Passage provided:
---+---

<--staticfs inods ^--VFS--^ staticfs addresses-->

How to write a Linux VFS filesystem module - StaticFS - files

March 12, 2004



Files are next, so let's take a look at struct file_operations.
 * NOTE:
 * read, write, poll, fsync, readv, writev can be called
 *   without the big kernel lock held in all filesystems.
struct file_operations {
        struct module *owner;
        loff_t (*llseek) (struct file *, loff_t, int);
        ssize_t (*read) (struct file *, char *, size_t, loff_t *);
        ssize_t (*write) (struct file *, const char *, size_t, loff_t *);
        int (*readdir) (struct file *, void *, filldir_t);
        unsigned int (*poll) (struct file *, struct poll_table_struct *);
        int (*ioctl) (struct inode *, struct file *, unsigned int, unsigned long);
        int (*mmap) (struct file *, struct vm_area_struct *);
        int (*open) (struct inode *, struct file *);
        int (*flush) (struct file *);
        int (*release) (struct inode *, struct file *);
        int (*fsync) (struct file *, struct dentry *, int datasync);
        int (*fasync) (int, struct file *, int);
        int (*lock) (struct file *, int, struct file_lock *);
        ssize_t (*readv) (struct file *, const struct iovec *, unsigned long, loff_t *);
        ssize_t (*writev) (struct file *, const struct iovec *, unsigned long, loff_t *);
        ssize_t (*sendpage) (struct file *, struct page *, int, size_t, loff_t *, int);
        unsigned long (*get_unmapped_area)(struct file *, unsigned long, unsigned long, unsigned long, unsigned l\
Note that I copied the comment above the structure as well. The big kernel lock, or BKL, has been mentioned many times as I've trolled through the kernel source. From what I understand, this is the lock, which prevents all sorts of other things from happening at the same time. Maybe all things. We haven't had to learn about BKL yet, and let's keep it that way for now.

---+---

Collected data:

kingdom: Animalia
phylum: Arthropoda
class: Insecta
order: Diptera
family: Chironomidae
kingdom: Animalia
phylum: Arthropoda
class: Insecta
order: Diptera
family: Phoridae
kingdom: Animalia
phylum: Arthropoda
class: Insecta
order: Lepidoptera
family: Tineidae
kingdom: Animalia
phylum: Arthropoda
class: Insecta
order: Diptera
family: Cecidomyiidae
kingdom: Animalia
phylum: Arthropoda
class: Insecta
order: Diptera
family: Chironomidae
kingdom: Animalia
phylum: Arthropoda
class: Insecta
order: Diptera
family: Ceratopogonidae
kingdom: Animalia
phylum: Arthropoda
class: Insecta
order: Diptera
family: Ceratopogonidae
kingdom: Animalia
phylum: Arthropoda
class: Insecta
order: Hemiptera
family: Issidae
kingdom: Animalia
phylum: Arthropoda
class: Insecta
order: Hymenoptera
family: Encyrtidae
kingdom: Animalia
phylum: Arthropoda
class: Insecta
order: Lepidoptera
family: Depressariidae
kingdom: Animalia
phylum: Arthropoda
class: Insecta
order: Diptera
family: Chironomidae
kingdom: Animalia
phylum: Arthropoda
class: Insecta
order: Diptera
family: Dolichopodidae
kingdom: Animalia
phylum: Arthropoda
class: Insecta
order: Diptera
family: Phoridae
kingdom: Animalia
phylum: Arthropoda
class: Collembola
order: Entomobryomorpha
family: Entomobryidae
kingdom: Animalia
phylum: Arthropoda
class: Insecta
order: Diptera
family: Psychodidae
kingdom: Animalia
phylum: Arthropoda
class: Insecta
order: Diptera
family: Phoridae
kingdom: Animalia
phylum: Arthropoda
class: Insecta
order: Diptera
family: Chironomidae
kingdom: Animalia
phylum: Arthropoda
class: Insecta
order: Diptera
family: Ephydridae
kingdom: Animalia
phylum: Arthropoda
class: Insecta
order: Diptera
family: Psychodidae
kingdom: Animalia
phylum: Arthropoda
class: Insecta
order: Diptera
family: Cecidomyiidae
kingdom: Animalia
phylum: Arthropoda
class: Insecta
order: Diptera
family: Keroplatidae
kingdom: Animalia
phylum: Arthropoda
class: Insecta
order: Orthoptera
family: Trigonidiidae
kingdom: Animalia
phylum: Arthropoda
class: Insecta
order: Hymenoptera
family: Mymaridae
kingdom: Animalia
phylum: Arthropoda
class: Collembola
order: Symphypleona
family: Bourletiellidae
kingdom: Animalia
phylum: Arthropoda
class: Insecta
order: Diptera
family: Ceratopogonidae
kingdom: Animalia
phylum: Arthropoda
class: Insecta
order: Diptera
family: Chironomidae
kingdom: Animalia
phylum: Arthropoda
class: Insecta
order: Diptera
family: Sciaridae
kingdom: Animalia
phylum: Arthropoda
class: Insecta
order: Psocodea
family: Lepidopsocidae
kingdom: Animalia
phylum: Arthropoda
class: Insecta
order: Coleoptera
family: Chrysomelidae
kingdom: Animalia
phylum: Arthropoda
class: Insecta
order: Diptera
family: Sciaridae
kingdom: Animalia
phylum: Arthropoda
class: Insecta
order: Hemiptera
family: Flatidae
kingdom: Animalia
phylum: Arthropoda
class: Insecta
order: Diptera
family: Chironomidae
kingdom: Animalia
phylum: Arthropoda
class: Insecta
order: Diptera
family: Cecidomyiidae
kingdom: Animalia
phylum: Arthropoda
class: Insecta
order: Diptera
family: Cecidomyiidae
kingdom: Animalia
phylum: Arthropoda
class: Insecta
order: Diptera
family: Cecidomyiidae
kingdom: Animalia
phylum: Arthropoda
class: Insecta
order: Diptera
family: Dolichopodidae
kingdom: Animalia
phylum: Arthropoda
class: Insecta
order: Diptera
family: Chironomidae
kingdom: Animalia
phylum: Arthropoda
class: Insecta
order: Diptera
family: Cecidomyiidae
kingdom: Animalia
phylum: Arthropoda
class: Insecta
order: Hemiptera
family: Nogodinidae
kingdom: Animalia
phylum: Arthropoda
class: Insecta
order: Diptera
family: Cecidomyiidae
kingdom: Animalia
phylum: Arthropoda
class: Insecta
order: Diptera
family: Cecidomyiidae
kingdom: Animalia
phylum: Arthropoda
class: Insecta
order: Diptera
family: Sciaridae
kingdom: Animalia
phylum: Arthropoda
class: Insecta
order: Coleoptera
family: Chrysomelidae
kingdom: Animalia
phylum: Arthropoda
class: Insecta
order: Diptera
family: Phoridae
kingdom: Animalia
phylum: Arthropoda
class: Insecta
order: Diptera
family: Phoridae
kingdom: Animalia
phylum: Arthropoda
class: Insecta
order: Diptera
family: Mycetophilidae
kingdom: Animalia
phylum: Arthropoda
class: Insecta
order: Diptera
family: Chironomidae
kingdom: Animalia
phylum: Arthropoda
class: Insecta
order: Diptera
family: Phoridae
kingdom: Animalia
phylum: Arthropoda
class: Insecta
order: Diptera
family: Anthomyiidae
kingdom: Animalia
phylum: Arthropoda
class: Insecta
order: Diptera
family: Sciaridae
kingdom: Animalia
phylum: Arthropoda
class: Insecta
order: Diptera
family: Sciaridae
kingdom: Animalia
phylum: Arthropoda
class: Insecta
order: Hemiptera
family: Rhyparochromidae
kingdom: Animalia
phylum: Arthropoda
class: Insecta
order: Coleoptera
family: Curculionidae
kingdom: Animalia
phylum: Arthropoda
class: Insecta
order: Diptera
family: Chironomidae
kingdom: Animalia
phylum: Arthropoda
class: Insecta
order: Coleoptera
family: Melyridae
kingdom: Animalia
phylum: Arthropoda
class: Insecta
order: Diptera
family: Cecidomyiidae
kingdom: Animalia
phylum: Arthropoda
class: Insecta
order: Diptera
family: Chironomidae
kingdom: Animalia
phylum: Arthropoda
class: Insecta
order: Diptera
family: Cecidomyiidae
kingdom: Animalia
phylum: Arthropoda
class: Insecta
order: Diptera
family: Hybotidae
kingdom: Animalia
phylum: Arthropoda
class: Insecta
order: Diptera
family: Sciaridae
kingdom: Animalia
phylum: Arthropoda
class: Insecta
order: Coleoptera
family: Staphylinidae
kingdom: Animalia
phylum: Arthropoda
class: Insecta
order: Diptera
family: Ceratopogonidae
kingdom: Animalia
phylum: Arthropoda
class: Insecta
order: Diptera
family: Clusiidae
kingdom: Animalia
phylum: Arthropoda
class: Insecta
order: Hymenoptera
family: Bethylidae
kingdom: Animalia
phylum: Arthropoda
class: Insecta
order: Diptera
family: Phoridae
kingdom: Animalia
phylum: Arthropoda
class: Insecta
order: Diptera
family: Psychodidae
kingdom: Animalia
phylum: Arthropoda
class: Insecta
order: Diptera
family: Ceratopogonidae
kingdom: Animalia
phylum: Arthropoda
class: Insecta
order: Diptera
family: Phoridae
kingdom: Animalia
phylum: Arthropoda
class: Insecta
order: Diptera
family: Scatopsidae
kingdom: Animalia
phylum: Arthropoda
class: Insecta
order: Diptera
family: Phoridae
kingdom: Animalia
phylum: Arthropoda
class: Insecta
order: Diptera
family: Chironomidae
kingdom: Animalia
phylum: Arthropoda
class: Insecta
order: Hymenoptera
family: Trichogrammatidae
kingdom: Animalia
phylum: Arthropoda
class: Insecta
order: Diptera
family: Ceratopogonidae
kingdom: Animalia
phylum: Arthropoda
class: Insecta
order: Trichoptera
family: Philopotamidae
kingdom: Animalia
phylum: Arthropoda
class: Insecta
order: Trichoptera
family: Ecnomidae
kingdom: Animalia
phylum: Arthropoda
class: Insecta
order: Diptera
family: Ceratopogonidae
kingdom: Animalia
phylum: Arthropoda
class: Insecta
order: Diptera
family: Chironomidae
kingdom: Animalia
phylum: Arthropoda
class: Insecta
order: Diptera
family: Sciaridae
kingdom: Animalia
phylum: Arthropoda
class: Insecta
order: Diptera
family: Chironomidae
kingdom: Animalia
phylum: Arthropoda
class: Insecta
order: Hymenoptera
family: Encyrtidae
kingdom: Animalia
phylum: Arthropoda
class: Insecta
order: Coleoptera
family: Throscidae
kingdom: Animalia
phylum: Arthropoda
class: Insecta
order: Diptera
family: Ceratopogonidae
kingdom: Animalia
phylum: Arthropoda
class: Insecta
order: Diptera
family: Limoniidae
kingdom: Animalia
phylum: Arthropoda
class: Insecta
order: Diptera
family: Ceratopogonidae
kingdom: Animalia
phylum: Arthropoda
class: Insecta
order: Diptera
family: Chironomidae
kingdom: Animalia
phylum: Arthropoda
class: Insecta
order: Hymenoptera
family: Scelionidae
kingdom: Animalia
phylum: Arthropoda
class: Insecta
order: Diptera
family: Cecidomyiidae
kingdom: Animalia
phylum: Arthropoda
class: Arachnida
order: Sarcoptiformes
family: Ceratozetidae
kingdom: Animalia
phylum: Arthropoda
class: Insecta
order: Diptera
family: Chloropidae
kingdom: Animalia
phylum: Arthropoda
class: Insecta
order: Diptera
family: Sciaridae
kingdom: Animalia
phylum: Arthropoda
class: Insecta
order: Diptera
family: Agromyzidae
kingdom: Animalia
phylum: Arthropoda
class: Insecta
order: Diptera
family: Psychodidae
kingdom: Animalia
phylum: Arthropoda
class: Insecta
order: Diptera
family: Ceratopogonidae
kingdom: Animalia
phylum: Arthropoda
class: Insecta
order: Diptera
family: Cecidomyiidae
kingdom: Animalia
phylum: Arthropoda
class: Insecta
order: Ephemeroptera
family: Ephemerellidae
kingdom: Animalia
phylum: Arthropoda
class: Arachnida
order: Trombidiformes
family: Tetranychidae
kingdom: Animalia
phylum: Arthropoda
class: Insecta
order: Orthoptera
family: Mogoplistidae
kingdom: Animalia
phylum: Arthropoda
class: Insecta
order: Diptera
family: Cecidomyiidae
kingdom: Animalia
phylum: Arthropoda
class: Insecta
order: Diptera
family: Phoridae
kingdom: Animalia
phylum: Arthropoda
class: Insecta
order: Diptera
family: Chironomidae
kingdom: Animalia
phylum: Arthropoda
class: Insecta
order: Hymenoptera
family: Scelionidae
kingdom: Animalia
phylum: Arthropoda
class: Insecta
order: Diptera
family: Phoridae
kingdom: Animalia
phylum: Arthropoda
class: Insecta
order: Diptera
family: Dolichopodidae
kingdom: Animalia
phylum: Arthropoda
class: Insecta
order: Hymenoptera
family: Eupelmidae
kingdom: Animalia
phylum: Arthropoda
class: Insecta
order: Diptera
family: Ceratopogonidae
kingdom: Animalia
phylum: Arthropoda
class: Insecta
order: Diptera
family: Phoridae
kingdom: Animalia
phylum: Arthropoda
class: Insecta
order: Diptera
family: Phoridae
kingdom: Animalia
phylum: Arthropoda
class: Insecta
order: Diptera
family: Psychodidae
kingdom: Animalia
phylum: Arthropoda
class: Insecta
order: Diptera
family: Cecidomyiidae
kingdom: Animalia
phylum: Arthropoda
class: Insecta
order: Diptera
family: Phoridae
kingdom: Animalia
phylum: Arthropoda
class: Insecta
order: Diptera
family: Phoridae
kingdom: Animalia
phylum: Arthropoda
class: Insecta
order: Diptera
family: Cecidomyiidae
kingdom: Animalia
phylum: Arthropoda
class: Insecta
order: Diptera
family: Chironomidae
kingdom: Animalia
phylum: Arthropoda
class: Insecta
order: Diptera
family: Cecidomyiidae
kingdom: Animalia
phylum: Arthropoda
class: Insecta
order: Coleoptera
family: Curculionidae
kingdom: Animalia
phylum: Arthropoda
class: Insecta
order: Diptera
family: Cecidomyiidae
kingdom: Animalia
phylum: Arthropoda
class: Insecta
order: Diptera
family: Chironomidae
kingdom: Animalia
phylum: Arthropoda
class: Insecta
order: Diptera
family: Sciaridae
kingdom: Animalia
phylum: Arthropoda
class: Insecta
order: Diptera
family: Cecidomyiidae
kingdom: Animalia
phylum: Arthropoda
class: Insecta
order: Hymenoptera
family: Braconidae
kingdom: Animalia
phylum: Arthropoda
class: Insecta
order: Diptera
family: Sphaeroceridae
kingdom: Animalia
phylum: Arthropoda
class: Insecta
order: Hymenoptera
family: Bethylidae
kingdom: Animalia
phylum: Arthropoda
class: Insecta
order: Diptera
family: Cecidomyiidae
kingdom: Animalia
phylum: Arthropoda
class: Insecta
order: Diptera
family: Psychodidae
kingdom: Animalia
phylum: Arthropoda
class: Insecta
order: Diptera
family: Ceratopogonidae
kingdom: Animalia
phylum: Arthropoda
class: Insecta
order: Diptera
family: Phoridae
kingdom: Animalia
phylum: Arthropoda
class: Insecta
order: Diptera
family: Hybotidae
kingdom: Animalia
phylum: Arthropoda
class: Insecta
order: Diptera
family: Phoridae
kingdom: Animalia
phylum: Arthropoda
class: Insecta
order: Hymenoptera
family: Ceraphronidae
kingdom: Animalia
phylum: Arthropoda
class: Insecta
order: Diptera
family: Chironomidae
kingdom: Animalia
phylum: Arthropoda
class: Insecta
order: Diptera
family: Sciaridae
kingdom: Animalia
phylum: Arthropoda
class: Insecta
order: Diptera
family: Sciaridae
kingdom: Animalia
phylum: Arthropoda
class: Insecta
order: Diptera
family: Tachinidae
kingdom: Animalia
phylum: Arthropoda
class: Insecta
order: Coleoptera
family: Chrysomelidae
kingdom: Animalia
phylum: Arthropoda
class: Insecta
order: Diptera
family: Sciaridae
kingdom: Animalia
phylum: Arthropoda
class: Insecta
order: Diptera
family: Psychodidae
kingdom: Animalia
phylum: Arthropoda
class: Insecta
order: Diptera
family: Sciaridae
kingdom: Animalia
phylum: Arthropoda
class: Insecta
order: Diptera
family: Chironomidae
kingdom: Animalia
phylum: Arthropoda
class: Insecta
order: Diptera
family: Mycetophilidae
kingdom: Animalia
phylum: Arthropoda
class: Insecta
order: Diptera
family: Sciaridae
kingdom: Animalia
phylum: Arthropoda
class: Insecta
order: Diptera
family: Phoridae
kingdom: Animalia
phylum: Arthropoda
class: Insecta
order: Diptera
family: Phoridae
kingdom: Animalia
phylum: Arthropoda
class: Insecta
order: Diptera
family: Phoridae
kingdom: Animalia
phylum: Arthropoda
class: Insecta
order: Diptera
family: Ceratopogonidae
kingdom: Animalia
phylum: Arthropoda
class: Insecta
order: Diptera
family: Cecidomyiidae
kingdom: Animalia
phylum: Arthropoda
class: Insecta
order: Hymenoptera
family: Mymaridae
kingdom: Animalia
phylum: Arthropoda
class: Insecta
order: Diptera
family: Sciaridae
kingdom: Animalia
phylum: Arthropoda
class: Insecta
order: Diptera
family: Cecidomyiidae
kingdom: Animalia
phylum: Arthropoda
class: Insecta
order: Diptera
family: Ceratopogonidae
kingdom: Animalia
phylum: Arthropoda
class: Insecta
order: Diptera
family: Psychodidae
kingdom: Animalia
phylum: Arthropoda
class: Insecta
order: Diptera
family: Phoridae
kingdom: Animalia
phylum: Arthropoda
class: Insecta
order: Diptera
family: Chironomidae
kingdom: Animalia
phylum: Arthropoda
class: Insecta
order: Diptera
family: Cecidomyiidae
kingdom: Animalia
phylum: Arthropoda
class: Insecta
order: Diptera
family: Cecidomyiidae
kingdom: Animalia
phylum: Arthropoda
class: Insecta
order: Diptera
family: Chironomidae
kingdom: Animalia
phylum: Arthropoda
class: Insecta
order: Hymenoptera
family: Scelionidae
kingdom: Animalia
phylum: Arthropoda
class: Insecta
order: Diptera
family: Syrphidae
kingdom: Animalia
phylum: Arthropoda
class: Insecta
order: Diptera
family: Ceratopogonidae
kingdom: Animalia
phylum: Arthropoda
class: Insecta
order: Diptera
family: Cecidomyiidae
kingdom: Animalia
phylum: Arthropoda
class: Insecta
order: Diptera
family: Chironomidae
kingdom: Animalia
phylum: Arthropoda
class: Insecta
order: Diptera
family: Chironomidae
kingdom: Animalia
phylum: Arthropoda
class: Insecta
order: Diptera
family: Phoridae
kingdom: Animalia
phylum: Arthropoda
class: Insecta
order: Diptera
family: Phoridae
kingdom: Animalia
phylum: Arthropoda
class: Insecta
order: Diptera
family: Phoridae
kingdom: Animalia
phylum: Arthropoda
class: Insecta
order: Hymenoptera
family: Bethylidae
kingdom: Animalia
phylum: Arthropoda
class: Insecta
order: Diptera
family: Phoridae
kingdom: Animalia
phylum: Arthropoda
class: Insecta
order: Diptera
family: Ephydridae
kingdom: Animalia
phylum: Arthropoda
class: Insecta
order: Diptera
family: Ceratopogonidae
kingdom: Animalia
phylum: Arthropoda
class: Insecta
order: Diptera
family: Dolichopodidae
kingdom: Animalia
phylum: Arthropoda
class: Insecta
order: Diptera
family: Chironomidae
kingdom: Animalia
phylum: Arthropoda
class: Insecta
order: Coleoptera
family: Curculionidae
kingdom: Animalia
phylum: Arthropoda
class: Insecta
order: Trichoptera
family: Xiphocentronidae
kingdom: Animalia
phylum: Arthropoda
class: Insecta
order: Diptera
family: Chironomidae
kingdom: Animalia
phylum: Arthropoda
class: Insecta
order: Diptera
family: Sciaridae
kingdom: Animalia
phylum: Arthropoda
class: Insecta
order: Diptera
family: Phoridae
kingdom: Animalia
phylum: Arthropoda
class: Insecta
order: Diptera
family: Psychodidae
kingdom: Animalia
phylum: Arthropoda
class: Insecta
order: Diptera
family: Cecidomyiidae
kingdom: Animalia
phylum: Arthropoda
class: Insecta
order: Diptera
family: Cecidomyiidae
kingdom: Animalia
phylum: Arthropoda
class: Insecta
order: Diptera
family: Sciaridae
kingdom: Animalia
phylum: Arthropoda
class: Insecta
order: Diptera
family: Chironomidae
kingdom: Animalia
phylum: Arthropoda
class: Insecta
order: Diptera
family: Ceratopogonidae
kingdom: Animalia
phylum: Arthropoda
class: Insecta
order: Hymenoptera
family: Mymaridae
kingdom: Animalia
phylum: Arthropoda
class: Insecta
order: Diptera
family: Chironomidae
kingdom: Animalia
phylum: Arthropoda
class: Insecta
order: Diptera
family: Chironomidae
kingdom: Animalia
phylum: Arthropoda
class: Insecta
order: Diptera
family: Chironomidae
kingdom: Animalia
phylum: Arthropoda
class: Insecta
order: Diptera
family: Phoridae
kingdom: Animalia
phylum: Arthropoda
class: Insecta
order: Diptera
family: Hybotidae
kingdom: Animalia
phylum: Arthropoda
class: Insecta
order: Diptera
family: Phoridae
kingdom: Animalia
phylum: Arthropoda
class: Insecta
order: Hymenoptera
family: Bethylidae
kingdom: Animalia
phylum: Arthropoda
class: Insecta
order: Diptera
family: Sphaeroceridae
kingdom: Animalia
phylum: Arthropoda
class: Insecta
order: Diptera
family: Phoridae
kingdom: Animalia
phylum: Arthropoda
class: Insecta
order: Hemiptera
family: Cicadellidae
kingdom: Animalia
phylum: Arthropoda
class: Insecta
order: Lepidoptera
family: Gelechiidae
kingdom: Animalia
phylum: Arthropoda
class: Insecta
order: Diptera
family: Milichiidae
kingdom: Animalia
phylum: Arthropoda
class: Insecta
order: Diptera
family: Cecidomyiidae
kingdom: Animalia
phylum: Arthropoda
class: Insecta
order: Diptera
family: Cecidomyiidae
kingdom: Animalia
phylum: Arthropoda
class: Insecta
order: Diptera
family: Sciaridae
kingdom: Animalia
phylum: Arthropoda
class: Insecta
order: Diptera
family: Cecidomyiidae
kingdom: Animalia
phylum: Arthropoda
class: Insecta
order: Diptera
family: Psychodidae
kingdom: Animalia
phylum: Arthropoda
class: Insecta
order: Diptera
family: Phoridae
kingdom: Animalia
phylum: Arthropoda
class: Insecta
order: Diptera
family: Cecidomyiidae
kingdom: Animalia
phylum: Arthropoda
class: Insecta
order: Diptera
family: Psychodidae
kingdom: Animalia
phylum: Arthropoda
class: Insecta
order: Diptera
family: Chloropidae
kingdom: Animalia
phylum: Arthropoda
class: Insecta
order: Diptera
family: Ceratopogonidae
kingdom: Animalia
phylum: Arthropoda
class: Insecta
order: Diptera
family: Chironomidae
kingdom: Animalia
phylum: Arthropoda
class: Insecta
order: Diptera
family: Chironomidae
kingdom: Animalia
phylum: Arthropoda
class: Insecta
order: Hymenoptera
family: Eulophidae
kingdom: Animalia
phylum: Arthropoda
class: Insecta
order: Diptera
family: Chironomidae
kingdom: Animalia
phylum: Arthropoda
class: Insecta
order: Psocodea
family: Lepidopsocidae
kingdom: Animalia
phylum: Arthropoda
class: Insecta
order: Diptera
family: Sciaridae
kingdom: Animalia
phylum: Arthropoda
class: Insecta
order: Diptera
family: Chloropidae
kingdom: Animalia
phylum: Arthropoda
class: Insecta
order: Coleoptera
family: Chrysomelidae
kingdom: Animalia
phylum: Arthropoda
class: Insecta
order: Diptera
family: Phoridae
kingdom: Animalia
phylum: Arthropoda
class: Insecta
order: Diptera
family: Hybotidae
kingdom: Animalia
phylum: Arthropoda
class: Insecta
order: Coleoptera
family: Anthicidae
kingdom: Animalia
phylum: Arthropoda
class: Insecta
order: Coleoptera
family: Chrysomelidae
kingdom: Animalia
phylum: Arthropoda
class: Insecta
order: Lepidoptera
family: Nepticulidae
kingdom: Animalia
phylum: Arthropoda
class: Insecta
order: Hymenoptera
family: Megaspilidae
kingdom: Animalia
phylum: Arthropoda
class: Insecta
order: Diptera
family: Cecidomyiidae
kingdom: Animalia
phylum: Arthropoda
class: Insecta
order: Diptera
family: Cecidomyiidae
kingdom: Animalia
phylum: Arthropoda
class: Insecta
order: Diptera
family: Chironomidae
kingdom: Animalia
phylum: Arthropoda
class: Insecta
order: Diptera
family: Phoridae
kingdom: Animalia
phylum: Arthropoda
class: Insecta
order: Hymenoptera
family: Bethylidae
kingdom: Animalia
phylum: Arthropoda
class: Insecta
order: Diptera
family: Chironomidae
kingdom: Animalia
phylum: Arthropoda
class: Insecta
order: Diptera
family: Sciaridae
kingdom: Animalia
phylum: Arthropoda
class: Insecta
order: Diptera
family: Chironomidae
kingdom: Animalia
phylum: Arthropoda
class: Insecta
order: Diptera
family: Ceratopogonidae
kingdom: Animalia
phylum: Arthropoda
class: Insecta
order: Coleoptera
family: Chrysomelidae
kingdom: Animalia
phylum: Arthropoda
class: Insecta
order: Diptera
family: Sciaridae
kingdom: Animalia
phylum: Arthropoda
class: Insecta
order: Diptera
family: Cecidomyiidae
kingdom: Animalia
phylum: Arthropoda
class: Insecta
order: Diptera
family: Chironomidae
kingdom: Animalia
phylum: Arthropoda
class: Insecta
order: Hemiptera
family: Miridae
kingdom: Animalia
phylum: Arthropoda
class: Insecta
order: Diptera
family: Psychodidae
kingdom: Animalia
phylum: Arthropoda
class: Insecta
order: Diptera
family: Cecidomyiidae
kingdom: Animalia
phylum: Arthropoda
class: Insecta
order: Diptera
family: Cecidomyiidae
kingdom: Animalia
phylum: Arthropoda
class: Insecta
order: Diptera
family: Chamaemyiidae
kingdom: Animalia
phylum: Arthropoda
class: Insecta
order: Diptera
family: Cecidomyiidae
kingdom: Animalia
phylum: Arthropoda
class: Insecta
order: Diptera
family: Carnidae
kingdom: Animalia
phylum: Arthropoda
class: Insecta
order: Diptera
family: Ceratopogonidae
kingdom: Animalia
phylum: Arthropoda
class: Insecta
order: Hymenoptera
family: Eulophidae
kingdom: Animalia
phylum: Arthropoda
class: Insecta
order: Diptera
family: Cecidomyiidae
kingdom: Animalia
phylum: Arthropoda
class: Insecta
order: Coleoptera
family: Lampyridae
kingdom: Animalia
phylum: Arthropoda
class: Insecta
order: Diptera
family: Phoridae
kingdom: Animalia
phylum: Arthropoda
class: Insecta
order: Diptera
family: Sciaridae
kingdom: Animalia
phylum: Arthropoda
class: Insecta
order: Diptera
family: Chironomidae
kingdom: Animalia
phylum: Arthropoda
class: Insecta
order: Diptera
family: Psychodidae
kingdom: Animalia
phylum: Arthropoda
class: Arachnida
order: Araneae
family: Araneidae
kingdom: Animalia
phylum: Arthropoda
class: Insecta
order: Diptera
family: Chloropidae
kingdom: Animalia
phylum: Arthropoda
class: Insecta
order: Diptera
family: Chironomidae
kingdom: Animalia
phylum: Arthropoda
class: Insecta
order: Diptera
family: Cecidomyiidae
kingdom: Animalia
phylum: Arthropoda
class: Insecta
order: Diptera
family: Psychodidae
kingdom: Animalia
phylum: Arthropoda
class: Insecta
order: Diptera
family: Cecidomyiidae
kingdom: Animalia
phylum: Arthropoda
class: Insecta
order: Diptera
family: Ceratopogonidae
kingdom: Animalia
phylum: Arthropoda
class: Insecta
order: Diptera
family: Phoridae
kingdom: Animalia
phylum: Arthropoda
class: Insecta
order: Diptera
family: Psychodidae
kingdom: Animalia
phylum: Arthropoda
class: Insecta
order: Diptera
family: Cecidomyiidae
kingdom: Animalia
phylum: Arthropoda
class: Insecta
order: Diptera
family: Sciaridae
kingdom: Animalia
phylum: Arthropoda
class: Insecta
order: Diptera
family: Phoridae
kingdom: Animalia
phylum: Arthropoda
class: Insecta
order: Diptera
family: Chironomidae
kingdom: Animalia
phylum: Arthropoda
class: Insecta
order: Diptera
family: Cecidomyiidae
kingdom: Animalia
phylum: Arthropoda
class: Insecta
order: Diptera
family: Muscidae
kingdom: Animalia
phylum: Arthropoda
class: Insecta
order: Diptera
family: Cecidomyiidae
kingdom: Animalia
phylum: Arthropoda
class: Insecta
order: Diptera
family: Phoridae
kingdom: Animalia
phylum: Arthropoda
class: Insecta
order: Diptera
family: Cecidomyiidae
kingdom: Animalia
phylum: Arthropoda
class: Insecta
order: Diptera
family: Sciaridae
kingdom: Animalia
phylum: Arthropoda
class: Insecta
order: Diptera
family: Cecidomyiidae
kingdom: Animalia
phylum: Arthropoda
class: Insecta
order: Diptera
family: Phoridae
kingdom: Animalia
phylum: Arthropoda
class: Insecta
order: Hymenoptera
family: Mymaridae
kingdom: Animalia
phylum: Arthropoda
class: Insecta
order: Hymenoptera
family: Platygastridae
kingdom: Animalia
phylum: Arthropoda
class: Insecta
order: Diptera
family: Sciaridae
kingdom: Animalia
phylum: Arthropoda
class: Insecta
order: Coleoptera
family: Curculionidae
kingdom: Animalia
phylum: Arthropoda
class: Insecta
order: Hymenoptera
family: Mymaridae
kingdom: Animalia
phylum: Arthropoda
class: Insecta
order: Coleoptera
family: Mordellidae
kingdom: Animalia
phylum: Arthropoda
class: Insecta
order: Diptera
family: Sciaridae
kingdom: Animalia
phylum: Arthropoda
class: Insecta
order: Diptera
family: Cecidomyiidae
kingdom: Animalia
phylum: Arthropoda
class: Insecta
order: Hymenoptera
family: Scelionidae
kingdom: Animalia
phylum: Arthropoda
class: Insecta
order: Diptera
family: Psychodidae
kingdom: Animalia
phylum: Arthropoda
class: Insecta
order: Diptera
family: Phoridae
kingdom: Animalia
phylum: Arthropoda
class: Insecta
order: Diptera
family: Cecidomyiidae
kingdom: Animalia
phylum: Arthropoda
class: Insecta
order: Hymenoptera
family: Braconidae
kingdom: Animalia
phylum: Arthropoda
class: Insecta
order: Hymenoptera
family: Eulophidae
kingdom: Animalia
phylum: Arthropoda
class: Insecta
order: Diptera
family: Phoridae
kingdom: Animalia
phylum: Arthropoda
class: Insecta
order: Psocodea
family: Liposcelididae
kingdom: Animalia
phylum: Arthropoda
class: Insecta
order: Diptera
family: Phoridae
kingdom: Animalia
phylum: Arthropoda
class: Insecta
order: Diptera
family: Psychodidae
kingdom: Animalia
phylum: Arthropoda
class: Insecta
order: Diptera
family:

---+---

Exercise instructions:
**A.** According to the page on StaticFS files, what is the big kernel lock, and which functions in the copied comment can be called without it held?
**B.** Pick up the page on StaticFS files after its last sentence and carry it forward.

Final answers:
**A.** The big kernel lock, or BKL, is the lock that prevents all sorts of other things from happening at the same time, maybe all things. The copied comment says read, write, poll, fsync, readv and writev can be called without it held in all filesystems.

**B.**
If you remember back to our superblock code, we decided to make two structures of file operations - one for files and one for directories. This is similar to ramfs, but not romfs, which only has one for directories (assuming that all the defaults are good enough for romfs).

But, of course, I have to wonder about what the defaults are. So many of the values in the above structure aren't defined in ramfs and romfs, so what does that mean? For most that are defined, the functions used are generic_(), as we saw when we were first looking at the file structures. I said then that we were going to look at them later. Perhaps now?

Yuck. No thanks. If you've the stomach for it, take a look in /usr/src/linux/mm/filemap.c at generic_file_read() and generic_file_write(). Lovely. For now I'll go on faith that they work ... somehow.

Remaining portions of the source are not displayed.